There are two main types of tests available to prevent fetal syndromes during pregnancy (prenatal period): screening tests and diagnostic tests. Screening and diagnostic tests determine whether a fetus has a low or high chance of developing various syndromes.

If screening tests show that you are at high risk of having a baby with thalassemia, it is recommended that you also have a diagnostic test to determine if the fetus has the genetic disorder.

1. Screening Tests – A prenatal screening test can determine if your baby is more or less likely to have birth defects, many of which are genetic disorders. These tests include blood tests, specific ultrasounds, and prenatal cell-free DNA screening.

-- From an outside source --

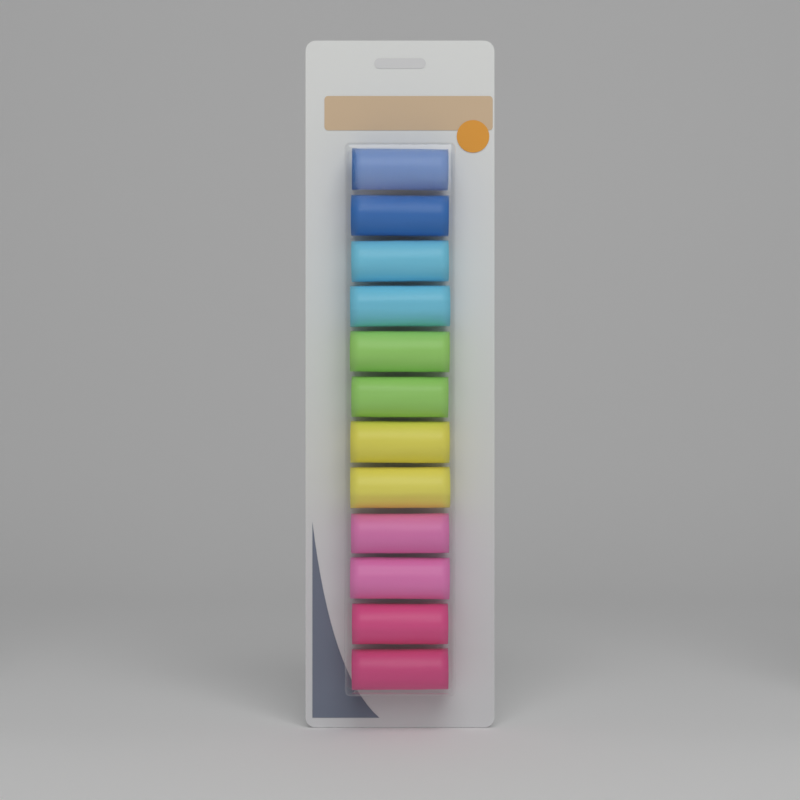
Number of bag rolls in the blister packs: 12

2. Diagnostic tests – after the screening test, the final answer is given by the diagnostic test, which checks the genetic material of the fetus and therefore can also find out whether the fetus has a genetic disorder. Invasive and non-invasive prenatal diagnostic tests ((NIPT) Verasity, Veragen) are the only, safe and effective way to confirm the diagnostics.

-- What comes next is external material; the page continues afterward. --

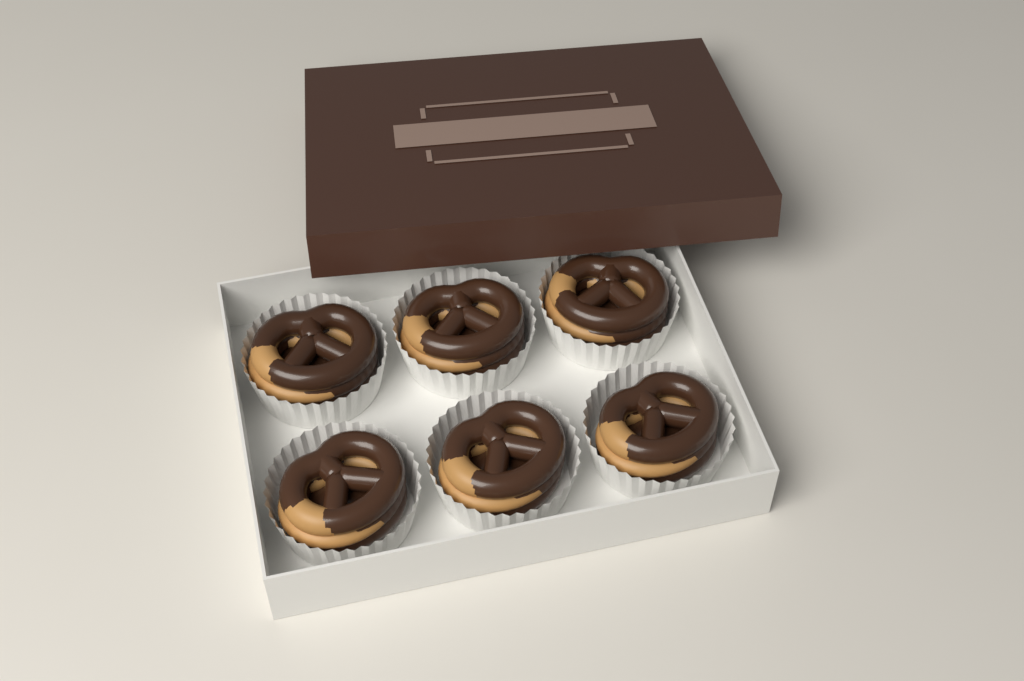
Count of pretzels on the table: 6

Be aware that some diagnostic tests, such as chorionic villus sampling and amniocentesis, carry a small risk of miscarriage.

Learn more about prenatal diagnostics → (


The type of treatment for thalassemia depends on the severity of the disease. The more severe it is, the less hemoglobin there is in the body and the more severe the anemia. In case of thalassemia major of moderate severity, blood transfusions are performed periodically. This procedure is carried out even in the presence of aggravating factors, for example, in the presence of an infectious or other disease. In case of severe form, relatively frequent blood transfusion is required - on average once every few weeks.

As a result of regular transfusion, iron gradually accumulates in the blood, which can damage the heart, liver and other organs. Iron may accumulate even without regular transfusions. Removing excess iron is vital. For this, chelation therapy is carried out, which involves binding excess iron and expelling it from the body with the help of special drugs (deferasirox, deferiprone or injectable deferoxamine). In case of minor thalassemia, blood transfusion is usually not required. Folic acid supplements are also used to treat thalassemia major. Folic acid is involved in the development of red blood cells.

The treatment of choice for especially severely ill children is stem cell transplantation, also known as bone marrow transplantation. The procedure involves infusions of stem cells from a compatible donor, usually a sister or brother.